Un équilibre difficile à trouver
Les Échos rappellent que les autorités thaïlandaises ont décidé de fermer pendant trois ans la plage de la Baie de Maya, sur l’île de Ko Phi Phi Leh. Rendu célèbre par le film La Plage, avec Leonardo Di Caprio, le site recevait jusqu’à sa fermeture environ 5 000 touristes par jour.
Devra-t-on s’attendre à la fermeture de plages espagnoles, d’églises italiennes ou de musées français à l’avenir ? Si la présidente d’Île-de-France assure qu’« il n’y a pas de surtourisme » dans la région, la mairie de Paris, elle, s’inquiète. Les plateformes d’hébergement touristique continuent de réduire l’offre de logements, les magasins de souvenir remplacent les commerces de proximité et les cars de visiteurs se révèlent encombrants et polluants, résument Les Échos.
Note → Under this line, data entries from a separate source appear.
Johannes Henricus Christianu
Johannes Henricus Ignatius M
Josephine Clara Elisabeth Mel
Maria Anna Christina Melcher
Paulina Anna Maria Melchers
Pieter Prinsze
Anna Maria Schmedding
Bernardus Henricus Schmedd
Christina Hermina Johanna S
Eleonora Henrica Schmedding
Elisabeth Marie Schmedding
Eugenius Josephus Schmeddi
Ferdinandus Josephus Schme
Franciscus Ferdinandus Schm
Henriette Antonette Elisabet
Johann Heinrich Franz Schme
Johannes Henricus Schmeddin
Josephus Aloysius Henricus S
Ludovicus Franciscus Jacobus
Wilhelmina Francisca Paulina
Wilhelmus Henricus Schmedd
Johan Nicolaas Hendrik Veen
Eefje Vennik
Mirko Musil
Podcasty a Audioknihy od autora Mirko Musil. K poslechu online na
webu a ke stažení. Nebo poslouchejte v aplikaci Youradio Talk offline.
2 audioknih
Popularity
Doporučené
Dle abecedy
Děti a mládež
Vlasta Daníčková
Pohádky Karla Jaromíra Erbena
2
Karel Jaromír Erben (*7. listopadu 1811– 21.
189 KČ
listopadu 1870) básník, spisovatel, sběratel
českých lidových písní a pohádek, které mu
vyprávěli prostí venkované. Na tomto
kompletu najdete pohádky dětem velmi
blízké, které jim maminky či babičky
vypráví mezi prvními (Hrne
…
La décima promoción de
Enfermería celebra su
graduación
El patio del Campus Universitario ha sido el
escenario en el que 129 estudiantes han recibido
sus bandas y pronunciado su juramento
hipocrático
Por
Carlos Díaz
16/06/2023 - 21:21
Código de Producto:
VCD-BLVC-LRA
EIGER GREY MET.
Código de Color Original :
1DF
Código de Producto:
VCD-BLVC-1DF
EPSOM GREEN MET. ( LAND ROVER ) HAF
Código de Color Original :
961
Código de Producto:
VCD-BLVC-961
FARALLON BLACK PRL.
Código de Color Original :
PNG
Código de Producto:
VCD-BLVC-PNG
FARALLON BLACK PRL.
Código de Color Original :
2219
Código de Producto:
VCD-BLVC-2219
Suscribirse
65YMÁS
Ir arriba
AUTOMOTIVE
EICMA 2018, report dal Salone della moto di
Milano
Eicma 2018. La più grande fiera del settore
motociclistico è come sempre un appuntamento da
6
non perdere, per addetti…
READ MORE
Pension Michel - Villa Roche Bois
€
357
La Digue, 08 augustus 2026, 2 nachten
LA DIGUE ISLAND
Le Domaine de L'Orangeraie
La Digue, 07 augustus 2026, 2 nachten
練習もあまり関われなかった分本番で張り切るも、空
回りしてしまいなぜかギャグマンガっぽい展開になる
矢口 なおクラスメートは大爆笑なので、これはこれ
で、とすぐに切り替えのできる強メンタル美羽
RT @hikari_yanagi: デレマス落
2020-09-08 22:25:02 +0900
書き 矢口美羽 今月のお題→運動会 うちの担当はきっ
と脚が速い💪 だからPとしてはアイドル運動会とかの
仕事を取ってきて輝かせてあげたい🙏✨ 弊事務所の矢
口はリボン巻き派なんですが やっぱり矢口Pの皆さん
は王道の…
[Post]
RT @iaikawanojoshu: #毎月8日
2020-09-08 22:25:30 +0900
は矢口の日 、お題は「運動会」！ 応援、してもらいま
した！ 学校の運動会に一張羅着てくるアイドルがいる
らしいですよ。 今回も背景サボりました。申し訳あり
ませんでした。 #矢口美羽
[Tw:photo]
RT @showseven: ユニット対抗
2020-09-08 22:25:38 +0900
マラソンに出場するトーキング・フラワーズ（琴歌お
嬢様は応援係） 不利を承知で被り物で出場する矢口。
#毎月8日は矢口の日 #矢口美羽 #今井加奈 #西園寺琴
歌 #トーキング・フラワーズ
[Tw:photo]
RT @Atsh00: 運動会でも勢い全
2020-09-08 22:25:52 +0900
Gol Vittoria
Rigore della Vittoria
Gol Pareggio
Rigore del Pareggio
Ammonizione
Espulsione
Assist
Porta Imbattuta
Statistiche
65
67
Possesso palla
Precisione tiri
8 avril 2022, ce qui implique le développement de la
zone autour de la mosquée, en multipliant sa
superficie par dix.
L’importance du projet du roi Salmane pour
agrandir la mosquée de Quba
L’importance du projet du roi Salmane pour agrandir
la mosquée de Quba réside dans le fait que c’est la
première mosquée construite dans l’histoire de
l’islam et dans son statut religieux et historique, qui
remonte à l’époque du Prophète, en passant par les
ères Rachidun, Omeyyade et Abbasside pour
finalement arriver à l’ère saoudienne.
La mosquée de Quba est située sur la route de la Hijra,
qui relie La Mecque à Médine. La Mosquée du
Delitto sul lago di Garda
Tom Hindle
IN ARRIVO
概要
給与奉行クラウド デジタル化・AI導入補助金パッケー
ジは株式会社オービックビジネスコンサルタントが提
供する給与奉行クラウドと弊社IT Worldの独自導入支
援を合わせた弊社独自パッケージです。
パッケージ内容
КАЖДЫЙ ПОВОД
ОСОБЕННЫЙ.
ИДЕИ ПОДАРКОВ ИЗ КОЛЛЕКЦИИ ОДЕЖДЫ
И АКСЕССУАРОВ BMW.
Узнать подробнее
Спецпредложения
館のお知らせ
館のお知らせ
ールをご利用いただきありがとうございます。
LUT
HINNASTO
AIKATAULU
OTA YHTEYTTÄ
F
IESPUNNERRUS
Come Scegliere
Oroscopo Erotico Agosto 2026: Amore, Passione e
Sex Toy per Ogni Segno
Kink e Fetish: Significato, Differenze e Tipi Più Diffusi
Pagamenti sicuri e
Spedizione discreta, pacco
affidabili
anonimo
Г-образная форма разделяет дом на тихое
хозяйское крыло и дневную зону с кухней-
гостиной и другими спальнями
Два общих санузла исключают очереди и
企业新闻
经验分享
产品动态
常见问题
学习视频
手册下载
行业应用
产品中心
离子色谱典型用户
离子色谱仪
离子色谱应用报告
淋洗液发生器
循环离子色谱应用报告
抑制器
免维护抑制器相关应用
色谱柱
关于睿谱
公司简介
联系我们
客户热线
Mais la ville n’est sans doute pas prête à renoncer à l’activité supplémentaire, la création d’emplois et l’animation générées par l’industrie touristique. La preuve : face à un début de saison mitigé pour les professionnels, nombreux sont ceux qui se consolent en se disant que le mois d’août est traditionnellement plus dynamique que celui de juillet. Décidément, l’équilibre semble difficile à trouver.